Report: 82% of end users will specify Cat 6 next time
Avaya Inc. (www.avaya.com) announced that the company's own research shows 82% of enterprise network decision makers surveyed will specify Category 6 cabling in their next installation.
The report, "Cabling Infrastructure: Ready for Tomorrow's Network Traffic or Heading for Congestion," surveyed more than 2,000 organizations in 38 countries, spanning organizations with between 50 and 10,000 network users. The report found that 28% of the sample have already installed Category 6.
"Cabling that meets Category 6 standards gives businesses the infrastructure performance they need to increase productivity through greater use of networked systems," the company said in a release announcing the survey results. "It enables the reliable, high-speed communication essential to handle the extra traffic generated by greater use of networked, productivity-enhancing software."
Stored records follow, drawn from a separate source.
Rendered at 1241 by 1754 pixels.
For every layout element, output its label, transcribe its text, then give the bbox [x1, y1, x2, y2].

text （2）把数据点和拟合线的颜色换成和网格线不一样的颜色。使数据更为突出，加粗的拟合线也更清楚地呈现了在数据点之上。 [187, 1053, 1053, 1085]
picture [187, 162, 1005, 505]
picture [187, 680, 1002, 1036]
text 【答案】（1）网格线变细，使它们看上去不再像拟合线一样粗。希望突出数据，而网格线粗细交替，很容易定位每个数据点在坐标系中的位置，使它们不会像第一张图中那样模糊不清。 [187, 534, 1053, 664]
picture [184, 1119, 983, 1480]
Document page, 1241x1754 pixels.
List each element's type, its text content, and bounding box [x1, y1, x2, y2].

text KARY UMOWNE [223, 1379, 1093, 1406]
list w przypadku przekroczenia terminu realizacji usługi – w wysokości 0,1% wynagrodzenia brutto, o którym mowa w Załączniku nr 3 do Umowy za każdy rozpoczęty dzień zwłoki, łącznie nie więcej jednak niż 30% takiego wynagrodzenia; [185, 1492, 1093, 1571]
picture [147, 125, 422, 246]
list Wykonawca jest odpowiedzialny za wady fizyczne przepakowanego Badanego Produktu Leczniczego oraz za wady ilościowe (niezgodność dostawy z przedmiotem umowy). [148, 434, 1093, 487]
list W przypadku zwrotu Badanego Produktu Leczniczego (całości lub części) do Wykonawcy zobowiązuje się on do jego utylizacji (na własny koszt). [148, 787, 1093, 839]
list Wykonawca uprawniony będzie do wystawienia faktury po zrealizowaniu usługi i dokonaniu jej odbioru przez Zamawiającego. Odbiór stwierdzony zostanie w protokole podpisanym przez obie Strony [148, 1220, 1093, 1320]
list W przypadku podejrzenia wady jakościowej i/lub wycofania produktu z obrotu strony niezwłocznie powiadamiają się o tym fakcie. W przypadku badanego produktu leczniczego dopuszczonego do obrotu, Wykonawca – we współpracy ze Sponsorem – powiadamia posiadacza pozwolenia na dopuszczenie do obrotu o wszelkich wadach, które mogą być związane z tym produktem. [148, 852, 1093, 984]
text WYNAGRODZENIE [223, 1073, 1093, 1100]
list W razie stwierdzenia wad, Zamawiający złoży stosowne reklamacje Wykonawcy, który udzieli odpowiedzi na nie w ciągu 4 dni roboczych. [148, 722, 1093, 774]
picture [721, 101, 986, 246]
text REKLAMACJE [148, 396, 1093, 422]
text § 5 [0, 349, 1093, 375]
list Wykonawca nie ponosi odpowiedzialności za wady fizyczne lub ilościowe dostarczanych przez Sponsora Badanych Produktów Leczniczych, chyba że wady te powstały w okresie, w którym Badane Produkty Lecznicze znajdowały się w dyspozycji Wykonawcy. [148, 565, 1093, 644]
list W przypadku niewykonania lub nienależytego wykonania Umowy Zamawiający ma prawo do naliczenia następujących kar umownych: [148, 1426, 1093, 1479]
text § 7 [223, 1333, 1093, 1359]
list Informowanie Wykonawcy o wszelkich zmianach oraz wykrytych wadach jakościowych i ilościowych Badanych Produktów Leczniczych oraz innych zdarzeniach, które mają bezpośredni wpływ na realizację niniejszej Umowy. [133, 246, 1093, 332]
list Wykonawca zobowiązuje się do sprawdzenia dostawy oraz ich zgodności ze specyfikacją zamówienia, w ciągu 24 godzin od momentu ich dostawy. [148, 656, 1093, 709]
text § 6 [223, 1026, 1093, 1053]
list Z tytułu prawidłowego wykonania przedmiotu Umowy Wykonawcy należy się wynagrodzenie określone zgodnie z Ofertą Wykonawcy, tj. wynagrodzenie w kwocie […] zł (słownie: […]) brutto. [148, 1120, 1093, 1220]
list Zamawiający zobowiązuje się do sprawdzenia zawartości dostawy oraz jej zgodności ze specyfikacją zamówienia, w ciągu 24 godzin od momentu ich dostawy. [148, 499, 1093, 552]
Avaya says this extra performance is of particular value with applications such as video and Voice over IP, which demand support of 1 Gbit/sec transmission. The company added that its research shows 19% of respondents were already using videoconferencing and 27% intend to increase their use of multimedia video applications, including videoconferencing.
The research also showed that network downtime, together with moves, adds, and changes, is costing businesses millions of dollars in lost productivity. From research data, Avaya estimates that downtime is costing companies with more than 7,500 network users an average of $5.5 million annually in lost employee productivity.
Network downtime was cited as the issue of greatest concern more often than any other; 26% of respondents said downtime was the most likely network issue to keep them awake at night, and another 15% said degraded network performance was their biggest worry.
"Network downtime experienced by users of Category 6 cabling was less than among users of Category 5 and 5e solutions," Avaya says. "Among the global sample, only 8% of Category 6 users experience more than five hours of downtime a month-compared with 11% among users of Category 5 and 5e."
"Respondents who said downtime had a major impact on productivity were the most likely to be deploying fast networking technology in the horizontal, but their deployment of Category 6 cabling was only marginally above the average for all respondents," said Dennis Curtis, vice president and general manager of Avaya Connectivity Solutions. "As a result, when traffic levels grow, some of these organiations may find their cabling has too little headroom to avoid long wait times and poor streaming media quality when traffic peaks."
Thirty-eight percent of respondents put product quality at the top of their list of priorities-twice as many as the next commonly named criterion, technical performance.
Avaya's research also included network protocols in deployment and planned for deployment. "Gigabit Ethernet is now used by 31% of respondents in the LAN horizontal," Avaya says. "Within five years, 73% anticipated using this 1-Gbit/sec technology. Notably, 26% of respondents expected to adopt even faster 10-Gbit/sec connections in horizontal applications, indicating a very high demand for speed and reliability in network infrastructures.
"In the backbone, the shift to 10-Gbit/sec technology has already begun," Avaya continues. "Currently 7.2% of the global sample said they were using 10 Gigabit Ethernet, and 4.4% said they were using 10-Gbit/sec laser-optimized multimode fiber cabling in the backbone. Rapid acceleration in the use of 10 Gbits/sec in the backbone is anticipated in the next five years, with 59% of respondents expecting to deploy it in their backbone by then."
Avaya further reports that despite the high proportion intending to adopt 10-Gbit/sec technology in the backbone, only 21% were aware that new standards for 10-Gbit/sec laser-optimized multimode fiber had been ratified.
"Low awareness of the new fiber standards suggests some managers lack the information they need to make the right decisions in this area," Curtis said.